(Exercise inputs)

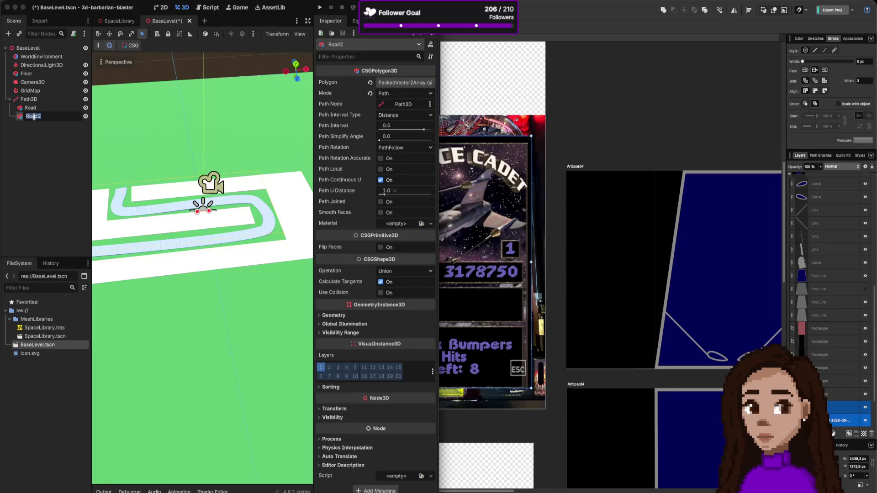
pyautogui.write('Lef')
pyautogui.write('tEdge')
pyautogui.press('Return')
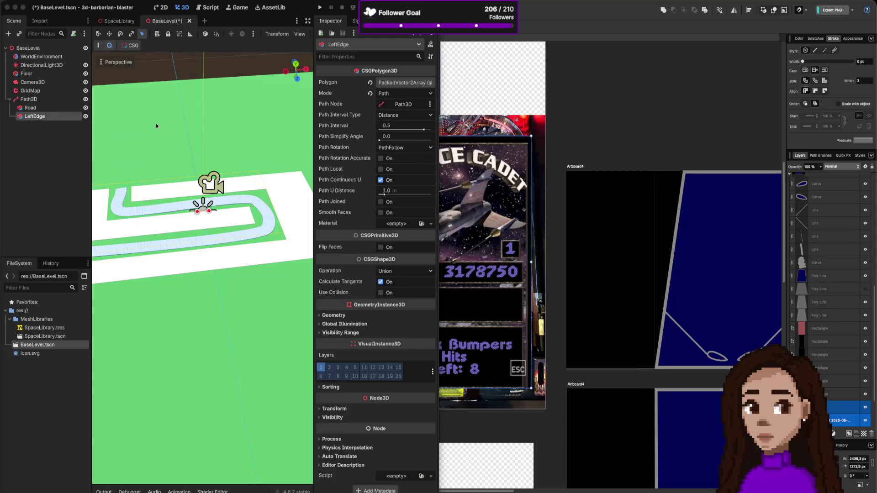
pyautogui.moveTo(365, 136)
pyautogui.click(400, 85)
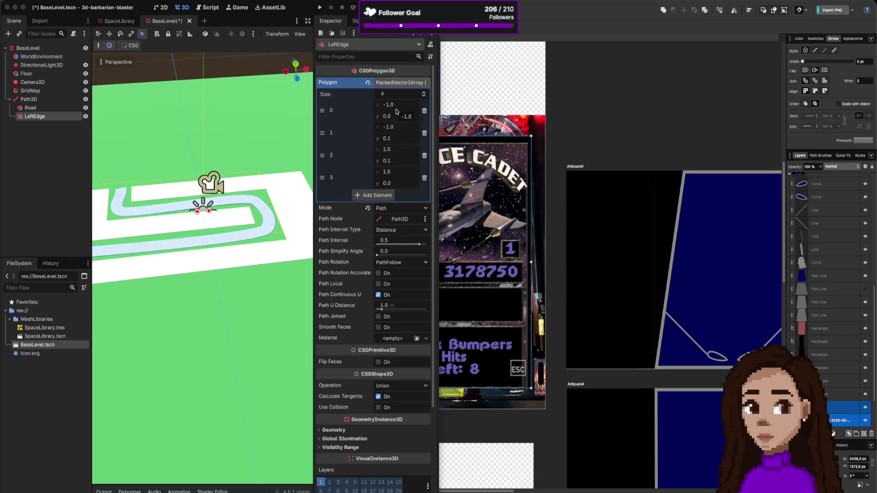
# Set LeftEdge's polygon point 0 to (-1.1, 0) and point 1 to (-1.1, 0.15).
pyautogui.click(398, 105)
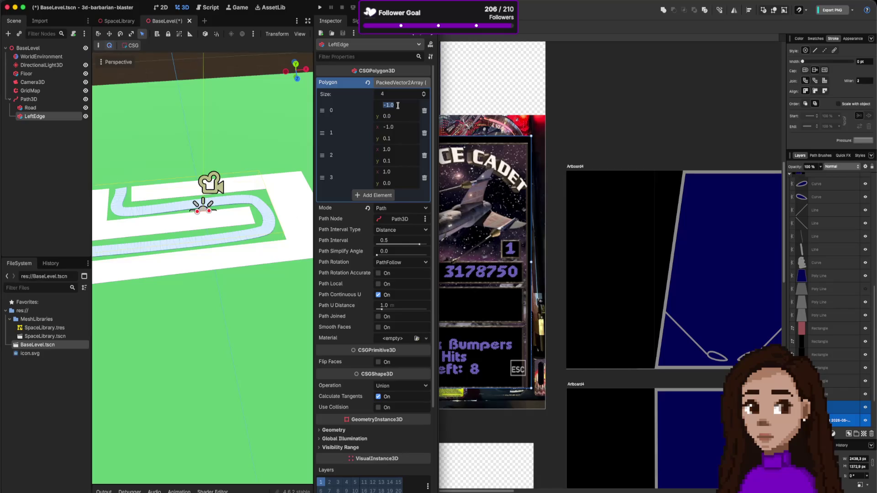
pyautogui.write('-1.1')
pyautogui.press('Return')
pyautogui.click(394, 117)
pyautogui.click(396, 127)
pyautogui.write('-1.1')
pyautogui.press('Return')
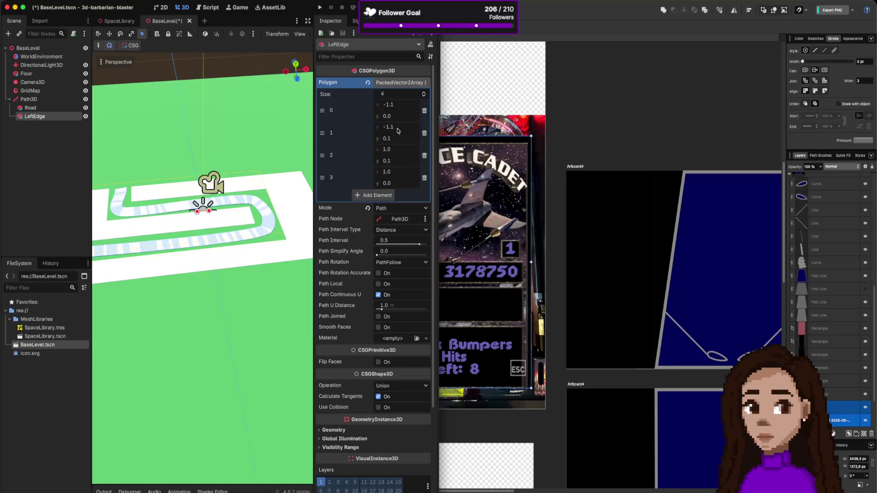
pyautogui.click(399, 143)
pyautogui.write('0.15')
pyautogui.press('Return')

(Exercise requirements) Exclude the pictures, and transcribe all of the material exactly.

(Task output)
pyautogui.write('Lef')
pyautogui.write('tEdge')
pyautogui.press('Return')
pyautogui.moveTo(365, 136)
pyautogui.click(400, 85)
# Set LeftEdge's polygon point 0 to (-1.1, 0) and point 1 to (-1.1, 0.15).
pyautogui.click(398, 105)
pyautogui.write('-1.1')
pyautogui.press('Return')
pyautogui.click(394, 117)
pyautogui.click(396, 127)
pyautogui.write('-1.1')
pyautogui.press('Return')
pyautogui.click(399, 143)
pyautogui.write('0.15')
pyautogui.press('Return')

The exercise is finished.